There are a great many problems with “Shaker Heights.” The overarching conceit of the picture–a kid who participates in mock battles battling toward maturity–is more than a bit precious, and a good many of its elements have a John Hughesy quality to them. The shifts in tone between comedy and melodrama aren’t adroitly handled, either, particularly in the latter reels. (Even within individual scenes, the twists are sometimes forced. In one episode, Kelly starts out drunk, suddenly seems to sober up, and then is abruptly out of it again.) Still, the picture nearly overcomes the hurdles even though it can’t escape predictability. LaBeouf is the main reason: he brings intelligence and charm to scenes that could easily have set one’s teeth on edge. He’s especially winning when playing against Henson and Appleby, both of whom are excellent. Ray Wise also contributes an amusing turn as Bart’s dad; a sequence in which he enthuses over his latest hobby–collecting nesting-dolls–is delightful, though another–a dinner episode–is clumsy. The domestic side of Kelly’s life, unfortunately, is less effectively handled. Quinlan and Sadler are fine, but their characters aren’t fleshed out fully enough to be compelling. (The decision to emphasize comedy over drama in the final cut obviously has a good deal to do with that.) Another problem is that though Smart is very attractive, the supposed electricity between Tabby and Kelly never takes hold. And all the material involving Lance is much too broad: Kay, who was so effective in “L.I.E.,” is a caricature here. The upshot is that while parts of the film have a modest charm (and LaBeouf is well worth watching throughout), as a whole it comes across as lumpish and squishy. If one were to rewrite things completely, he might suggest that a harsher, unsentimental approach, rigorously maintained throughout, would have resulted in a much better, more challenging piece.

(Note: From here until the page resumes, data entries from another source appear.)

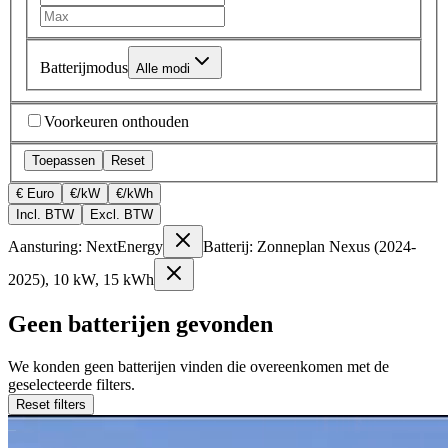
Batterijmodus
Alle modi
Voorkeuren onthouden
Toepassen
Reset
€ Euro
€/kW
€/kWh
Incl. BTW
Excl. BTW
Aansturing: NextEnergy
Batterij: Zonneplan Nexus (2024-
2025), 10 kW, 15 kWh
Geen batterijen gevonden
We konden geen batterijen vinden die overeenkomen met de
geselecteerde filters.
Reset filters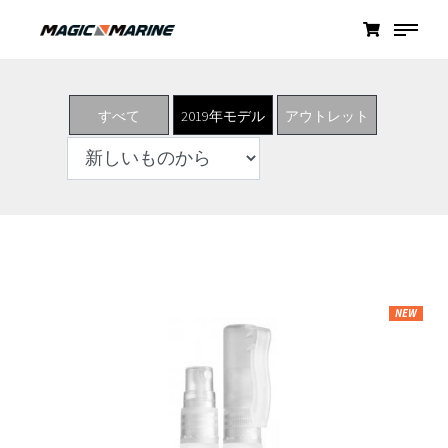
すべて
2019年モデル
アウトレット
NEW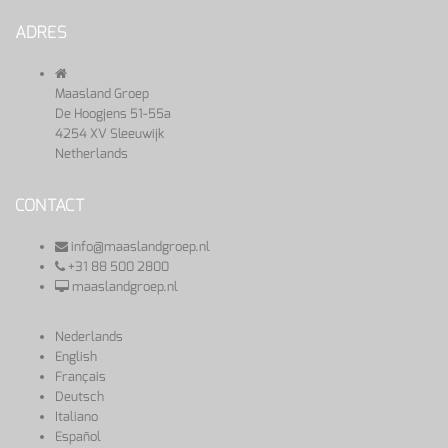
ADRES
Maasland Groep
De Hoogjens 51-55a
4254 XV Sleeuwijk
Netherlands
CONTACT
info@maaslandgroep.nl
+31 88 500 2800
maaslandgroep.nl
Nederlands
English
Français
Deutsch
Italiano
Español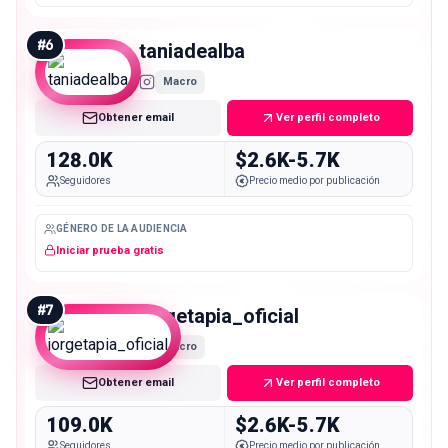
#
6
taniadealba
Macro
Obtener email
Ver perfil completo
128.0K
$2.6K-5.7K
Seguidores
Precio medio por publicación
GÉNERO DE LA AUDIENCIA
Iniciar prueba gratis
#
7
jorgetapia_oficial
Macro
Obtener email
Ver perfil completo
109.0K
$2.6K-5.7K
Seguidores
Precio medio por publicación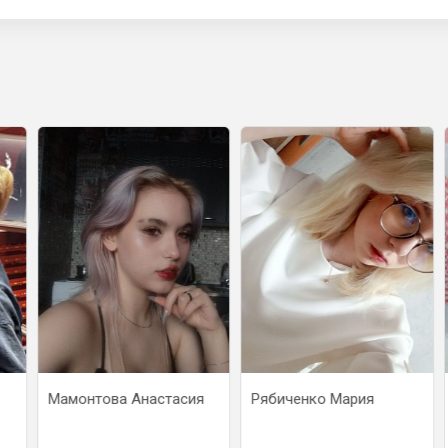
Мамонтова Анастасия
Рябиченко Мария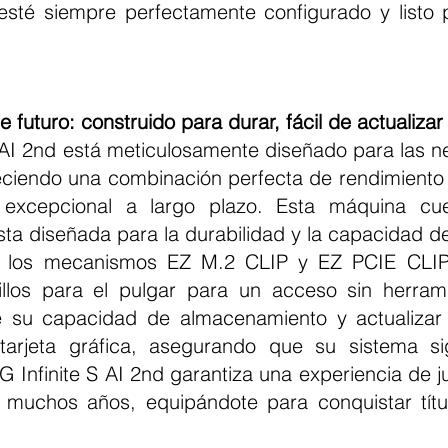
 esté siempre perfectamente configurado y listo p
 futuro: construido para durar, fácil de actualizar
reciendo una combinación perfecta de rendimiento 
 excepcional a largo plazo. Esta máquina cu
ta diseñada para la durabilidad y la capacidad de 
n los mecanismos EZ M.2 CLIP y EZ PCIE CLIP I
illos para el pulgar para un acceso sin herram
te su capacidad de almacenamiento y actualizar
 tarjeta gráfica, asegurando que su sistema si
 Infinite S AI 2nd garantiza una experiencia de j
 muchos años, equipándote para conquistar títu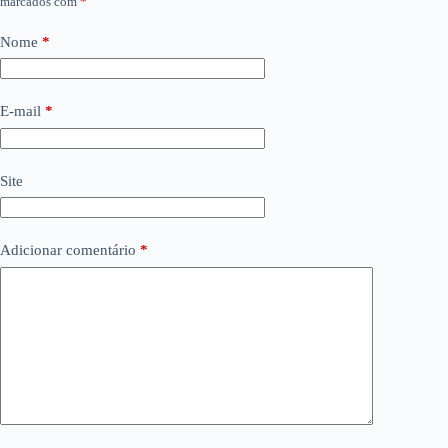
marcados com
*
Nome
*
E-mail
*
Site
Adicionar comentário
*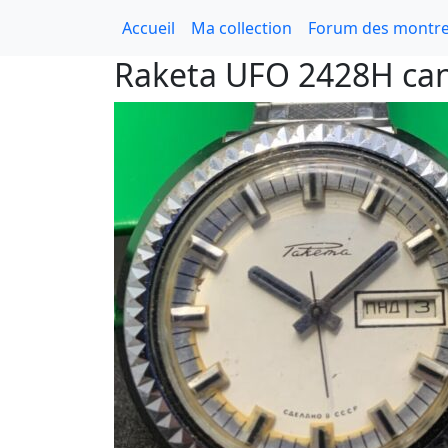
Accueil
Ma collection
Forum des montre
Raketa UFO 2428H can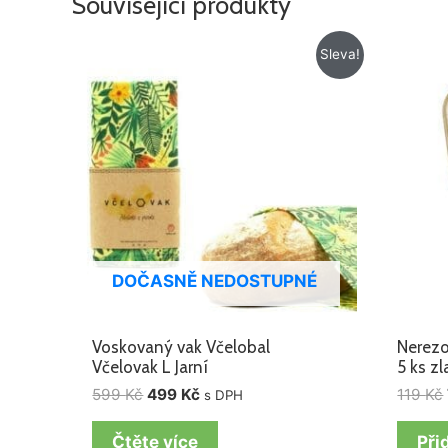
Související produkty
Původní
Aktuální
Sleva!
cena
cena
byla:
je:
599 Kč.
499 Kč.
DOČASNĚ NEDOSTUPNÉ
Voskovaný vak Včelobal
Nerezo
Včelovak L Jarní
5 ks zl
599
Kč
499
Kč
119
Kč
s DPH
Čtěte více
Při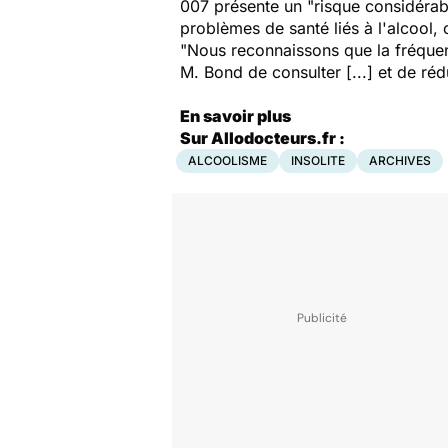
007 présente un "risque considérab
problèmes de santé liés à l'alcool, 
"Nous reconnaissons que la fréquent
M. Bond de consulter [...] et de r
En savoir plus
Sur Allodocteurs.fr :
ALCOOLISME
INSOLITE
ARCHIVES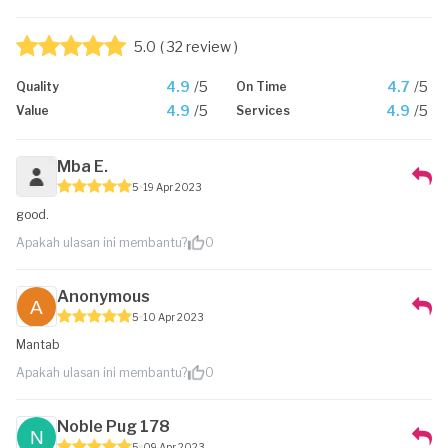
5.0
( 32 review )
4.9
/5
4.7
/5
Quality
On Time
4.9
/5
4.9
/5
Value
Services
Mba E.
5
19 Apr 2023
good.
Apakah ulasan ini membantu?
0
Anonymous
5
10 Apr 2023
Mantab
Apakah ulasan ini membantu?
0
Noble Pug 178
5
09 Apr 2023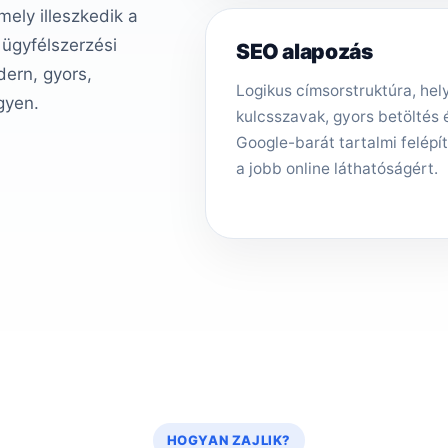
ely illeszkedik a
 ügyfélszerzési
SEO alapozás
ern, gyors,
Logikus címsorstruktúra, hely
gyen.
kulcsszavak, gyors betöltés 
Google-barát tartalmi felépí
a jobb online láthatóságért.
HOGYAN ZAJLIK?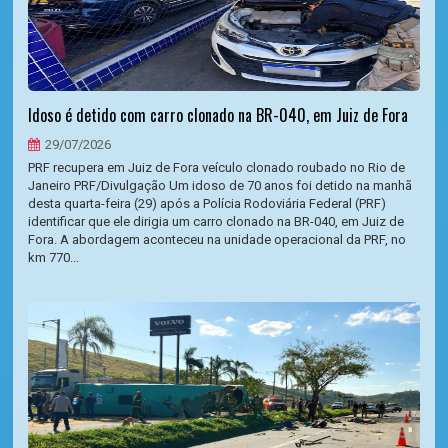
Idoso é detido com carro clonado na BR-040, em Juiz de Fora
29/07/2026
PRF recupera em Juiz de Fora veículo clonado roubado no Rio de
Janeiro PRF/Divulgação Um idoso de 70 anos foi detido na manhã
desta quarta-feira (29) após a Polícia Rodoviária Federal (PRF)
identificar que ele dirigia um carro clonado na BR-040, em Juiz de
Fora. A abordagem aconteceu na unidade operacional da PRF, no
km 770...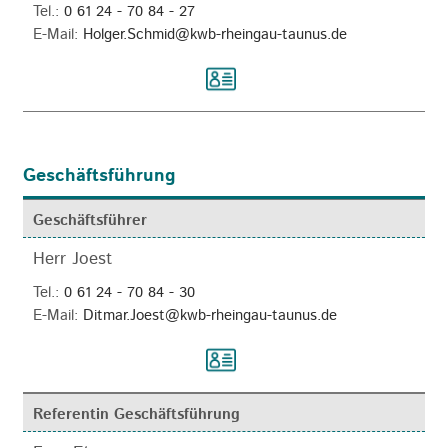
Tel.:
0 61 24 - 70 84 - 27
E-Mail:
Holger.Schmid@kwb-rheingau-taunus.de
Geschäftsführung
Geschäftsführer
Herr Joest
Tel.:
0 61 24 - 70 84 - 30
E-Mail:
Ditmar.Joest@kwb-rheingau-taunus.de
Referentin Geschäftsführung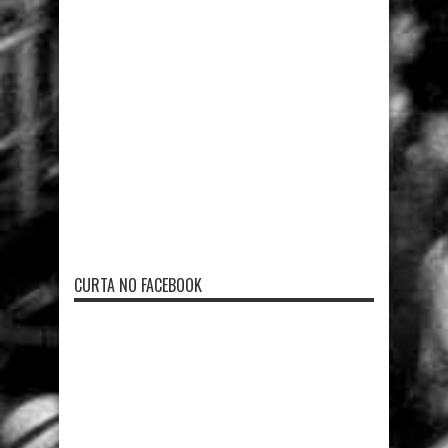
CURTA NO FACEBOOK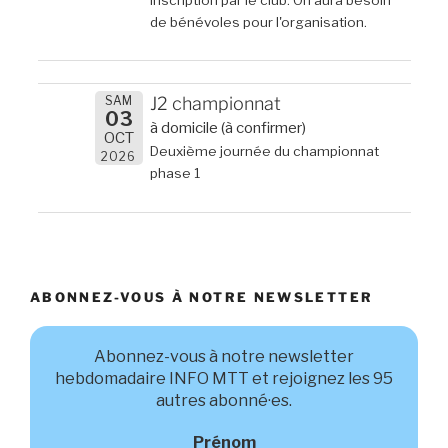
de bénévoles pour l'organisation.
SAM
J2 championnat
03
à domicile (à confirmer)
OCT
Deuxième journée du championnat
2026
phase 1
ABONNEZ-VOUS À NOTRE NEWSLETTER
Abonnez-vous à notre newsletter
hebdomadaire INFO MTT et rejoignez les 95
autres abonné·es.
Prénom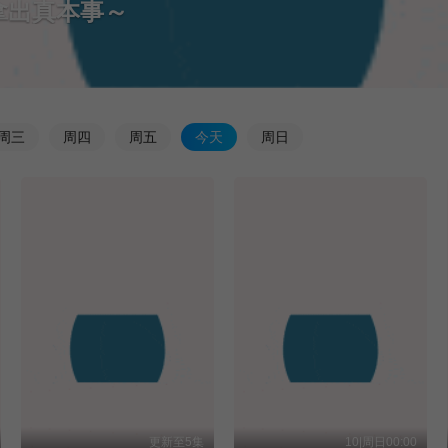
尼古喵喵
[更新至6集] ヤニねこ
周
三
周
四
周
五
今
天
周
日
更新至5集
10|周日00:00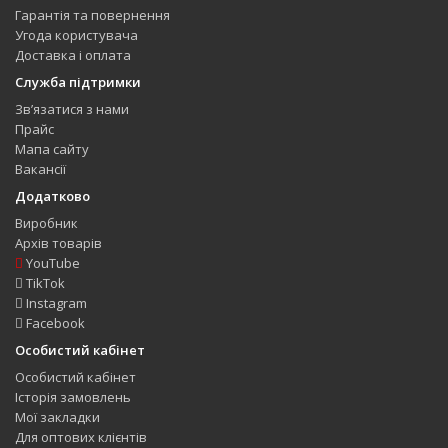
Гарантія та повернення
Угода користувача
Доставка і оплата
Служба підтримки
Зв’язатися з нами
Прайс
Мапа сайту
Вакансії
Додатково
Виробник
Архів товарів
YouTube
TikTok
Instagram
Facebook
Особистий кабінет
Особистий кабінет
Історія замовлень
Мої закладки
Для оптових клієнтів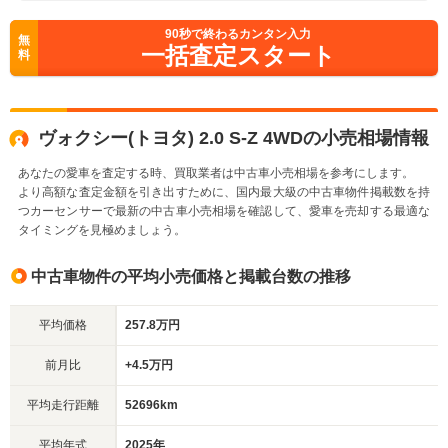
90
秒で終わるカンタン入力
無
一括査定スタート
料
ヴォクシー(トヨタ) 2.0 S-Z 4WDの小売相場情報
あなたの愛車を査定する時、買取業者は中古車小売相場を参考にします。
より高額な査定金額を引き出すために、国内最大級の中古車物件掲載数を持
つカーセンサーで最新の中古車小売相場を確認して、愛車を売却する最適な
タイミングを見極めましょう。
中古車物件の平均小売価格と掲載台数の推移
平均価格
257.8万円
前月比
+4.5万円
平均走行距離
52696km
平均年式
2025年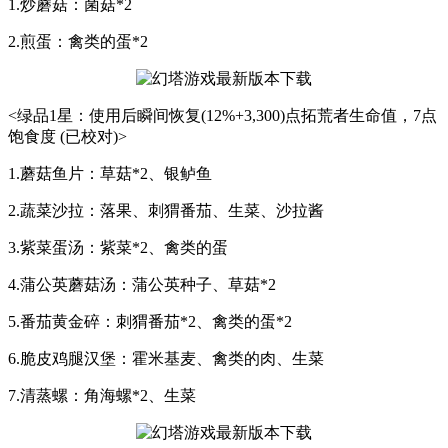
1.炒蘑菇：菌菇*2
2.煎蛋：禽类的蛋*2
<绿品1星：使用后瞬间恢复(12%+3,300)点拓荒者生命值，7点
饱食度 (已校对)>
1.蘑菇鱼片：草菇*2、银鲈鱼
2.蔬菜沙拉：落果、刺猬番茄、生菜、沙拉酱
3.紫菜蛋汤：紫菜*2、禽类的蛋
4.蒲公英蘑菇汤：蒲公英种子、草菇*2
5.番茄黄金碎：刺猬番茄*2、禽类的蛋*2
6.脆皮鸡腿汉堡：霍米基麦、禽类的肉、生菜
7.清蒸螺：角海螺*2、生菜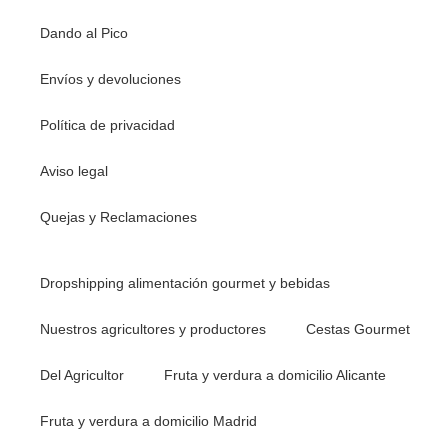
Albahaca
(0)
Dando al Pico
Algas
(0)
Aliño
(1)
Envíos y devoluciones
Almendra frita
(0)
almendra mediterránea
(0)
Política de privacidad
almendra tostada
(0)
Aviso legal
Almendras gourmet
(0)
Almendras marcona
(0)
Quejas y Reclamaciones
almendras marconas
(0)
almendras peladas
(0)
Dropshipping alimentación gourmet y bebidas
Almendras tostadas
(0)
Anchoas
(0)
Nuestros agricultores y productores
Cestas Gourmet
AOVE
(0)
Del Agricultor
Fruta y verdura a domicilio Alicante
Arnadí
(0)
Artisan jam
(0)
Fruta y verdura a domicilio Madrid
Avacado
(0)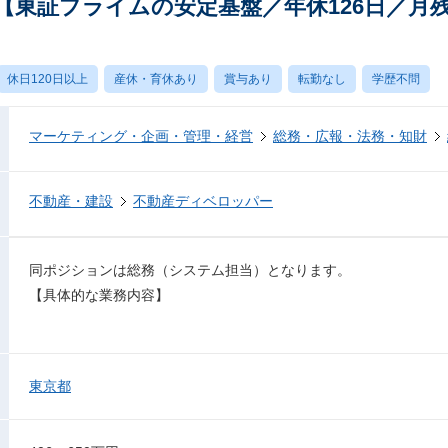
【東証プライムの安定基盤／年休126日／月
休日120日以上
産休・育休あり
賞与あり
転勤なし
学歴不問
マーケティング・企画・管理・経営
総務・広報・法務・知財
不動産・建設
不動産ディベロッパー
同ポジションは総務（システム担当）となります。
【具体的な業務内容】
東京都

But that’s not what “The Battle of Shaker Heights” was ever meant to be, as a reading of the original script (available on the Project Greenlight website) attests; the picture is no bastardization of a masterpiece. One of the best things about the whole enterprise, in fact, is that it allows a comparison of the original screenplay with what emerged after all the rewriting and revision depicted in the series. For this viewer, at least, most of the changes are defensible, and in some cases clearly beneficial. A lot of the deleted material was extraneous, and many of the new bits are improvements, even if they don’t always play perfectly. (See, for instance, Wise’s big solo moment, or the episode involving the revenge on Lance, which is better in the film than in the script, though still not quite worked out.) Beeney would probably disagree, but it’s doubtful that a straight filming of her work would have been preferable to this, even if the finished product remains seriously flawed. Of course, one of the pleasures of the whole Greenlight operation is that it affords the opportunity to debate such matters. One thing is sure, though: she could hardly have asked for a better Kelly than LaBeouf, changes or no.